- What needs to be done: Although the records contain pictures, only their text should be set down, exactly as written.

- Data to examine:
....

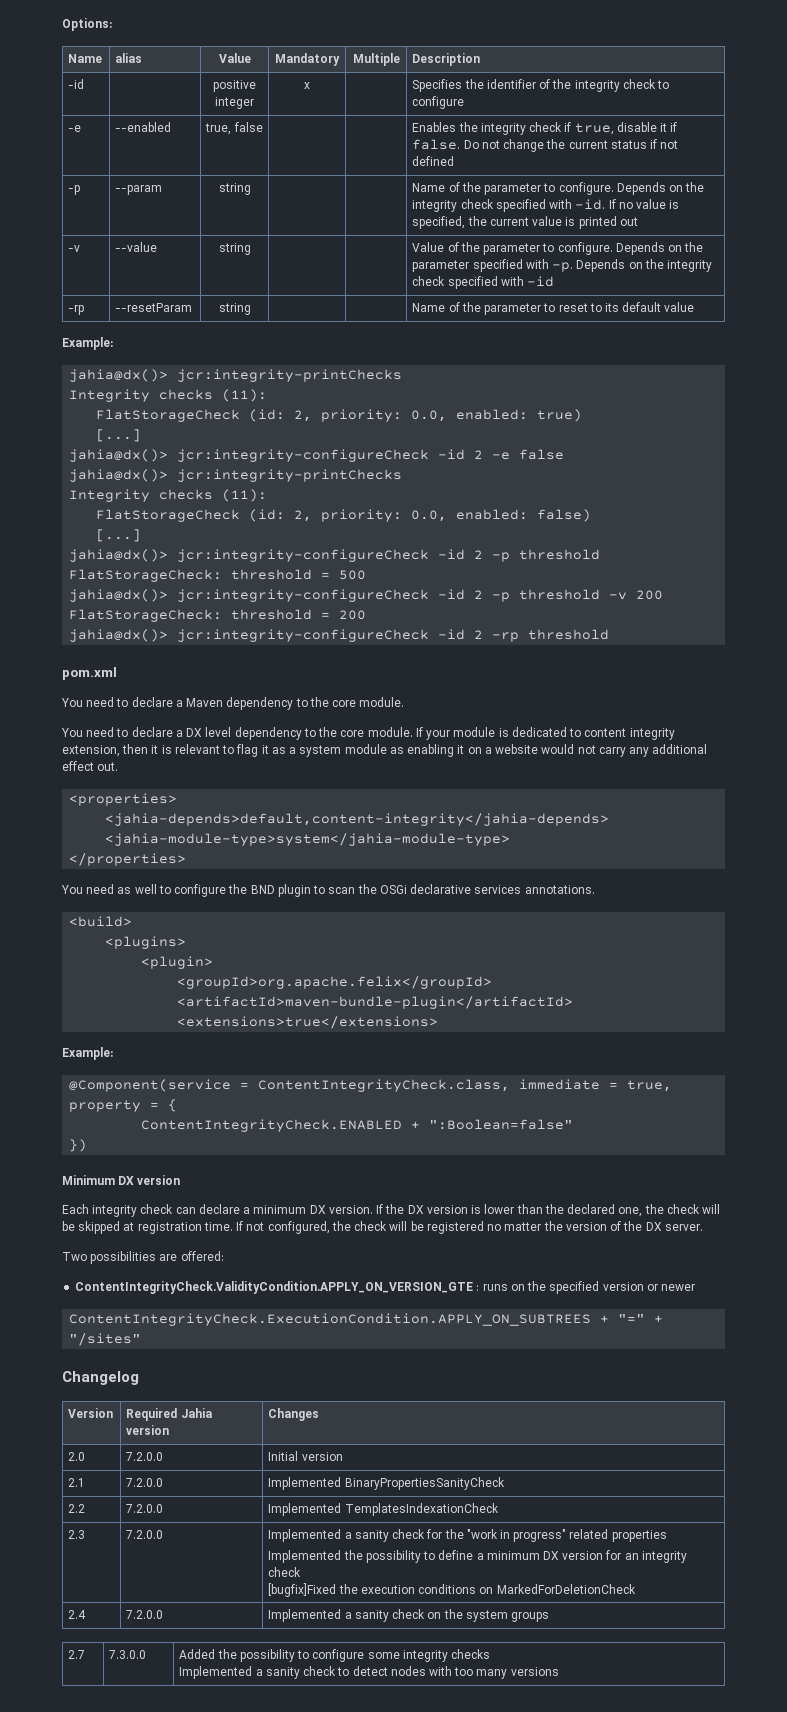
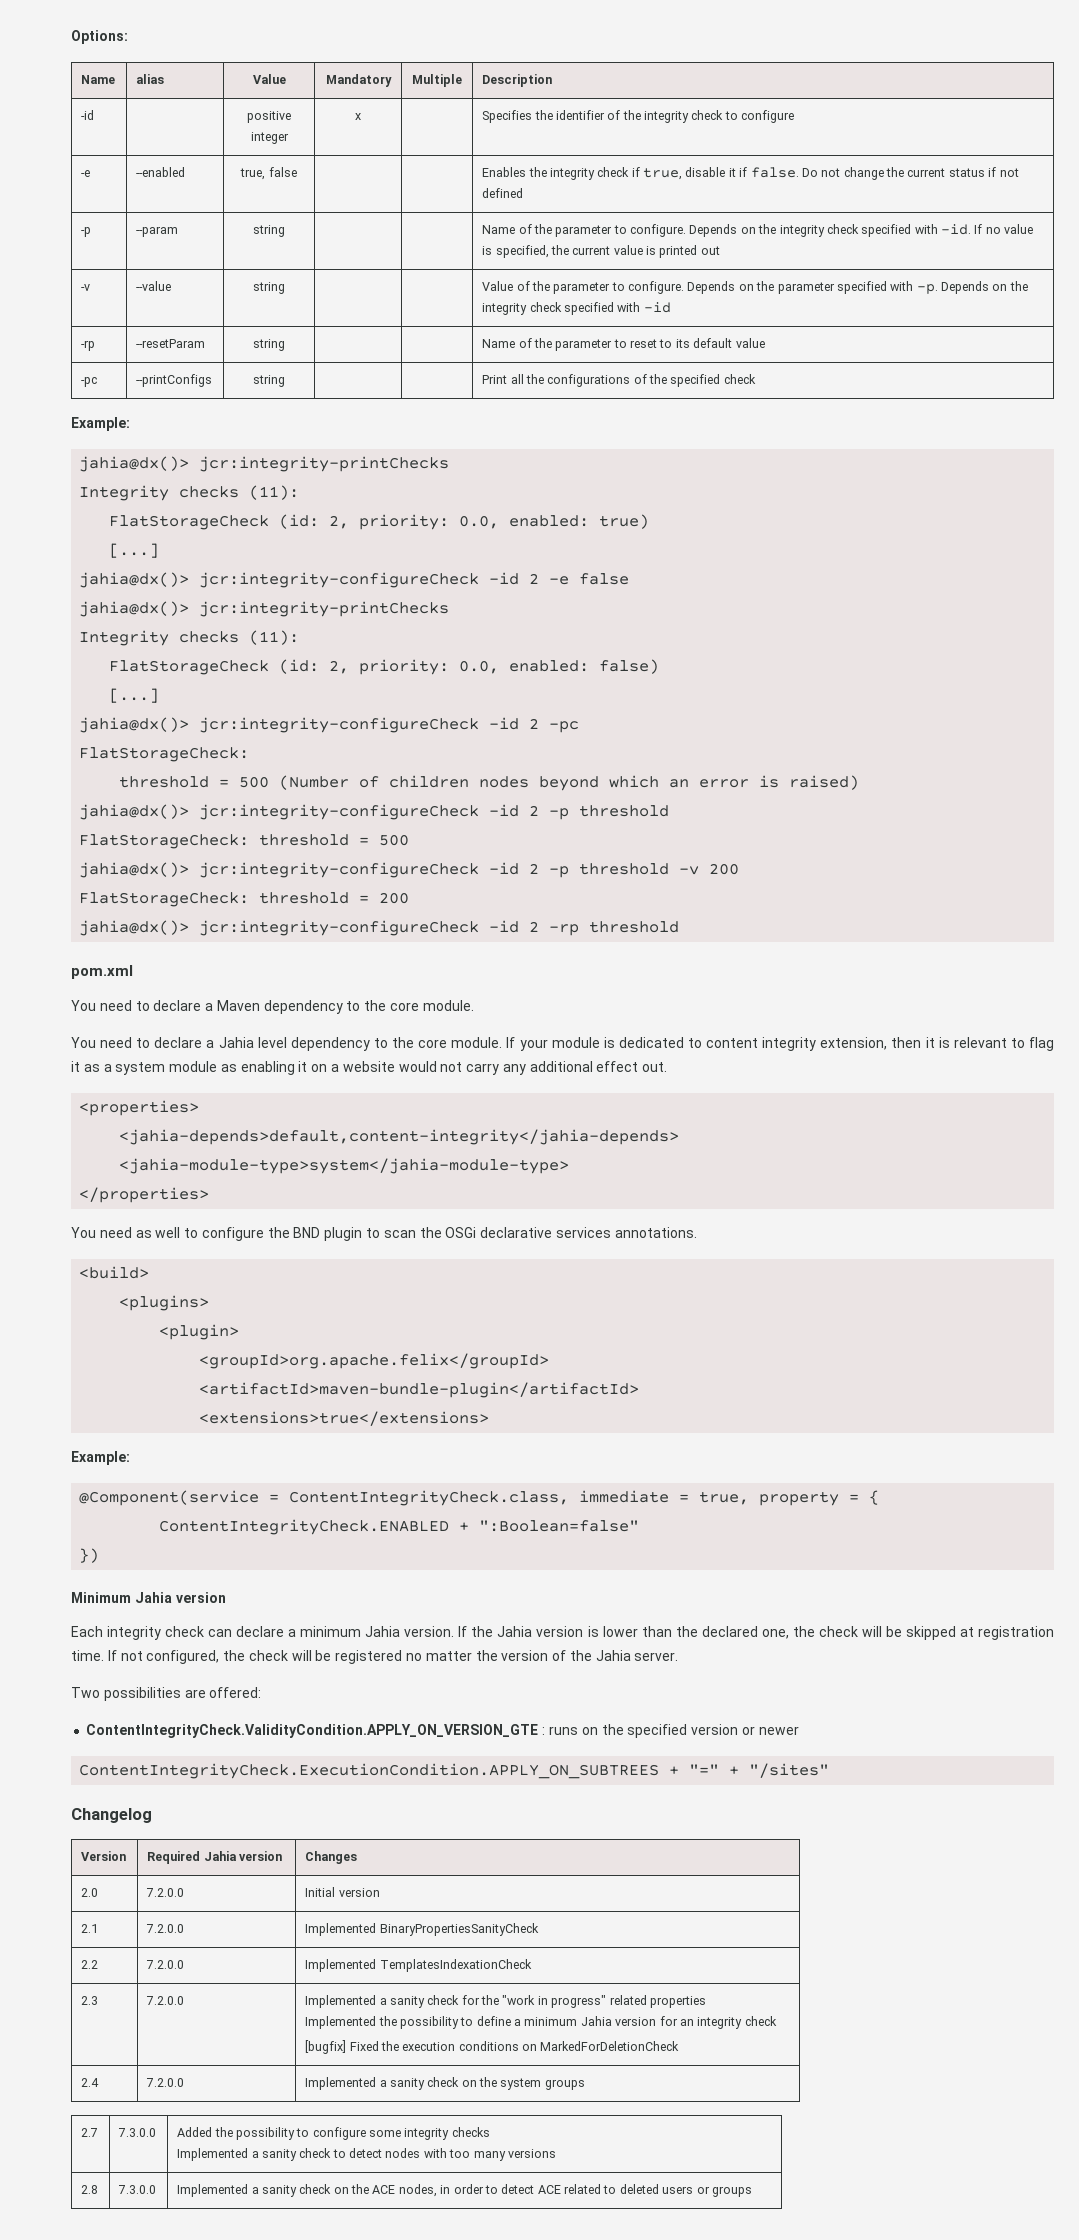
(695, 307) none -> [81,377,98,387] [136,374,213,387] [253,375,285,387] [482,374,756,387] // -pc | --printConfigs | string | | | Print all the configurations of the specified check
(142, 535) none -> [79,717,580,733] [79,747,250,762] [119,775,860,791] // jahia@dx()> jcr:integrity-configureCheck -id 2 -pc // FlatStorageCheck: // threshold = 500 (Number of children nodes beyond which an error is raised)
[186,728,203,737] DX -> [218,1037,254,1048] Jahia
[118,1176,135,1185] DX -> [134,1592,172,1603] Jahia
[309,1205,326,1214] DX -> [365,1626,401,1637] Jahia
[407,1205,424,1214] DX -> [497,1626,533,1637] Jahia
[645,1222,662,1231] DX -> [595,1650,631,1661] Jahia
[543,1551,560,1560] DX -> [580,2016,612,2026] Jahia
[268,1583,337,1597] [bugfix]Fixed -> [305,2040,379,2054] [bugfix] Fixed
(559, 1671) none -> [81,2185,99,2194] [118,2185,157,2194] [177,2184,752,2197] // 2.8 | 7.3.0.0 | Implemented a sanity check on the ACE nodes, in order to detect ACE related to deleted users or groups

....

- Problem solution:
(695, 307) none -> [81,377,98,387] [136,374,213,387] [253,375,285,387] [482,374,756,387] // -pc | --printConfigs | string | | | Print all the configurations of the specified check
(142, 535) none -> [79,717,580,733] [79,747,250,762] [119,775,860,791] // jahia@dx()> jcr:integrity-configureCheck -id 2 -pc // FlatStorageCheck: // threshold = 500 (Number of children nodes beyond which an error is raised)
[186,728,203,737] DX -> [218,1037,254,1048] Jahia
[118,1176,135,1185] DX -> [134,1592,172,1603] Jahia
[309,1205,326,1214] DX -> [365,1626,401,1637] Jahia
[407,1205,424,1214] DX -> [497,1626,533,1637] Jahia
[645,1222,662,1231] DX -> [595,1650,631,1661] Jahia
[543,1551,560,1560] DX -> [580,2016,612,2026] Jahia
[268,1583,337,1597] [bugfix]Fixed -> [305,2040,379,2054] [bugfix] Fixed
(559, 1671) none -> [81,2185,99,2194] [118,2185,157,2194] [177,2184,752,2197] // 2.8 | 7.3.0.0 | Implemented a sanity check on the ACE nodes, in order to detect ACE related to deleted users or groups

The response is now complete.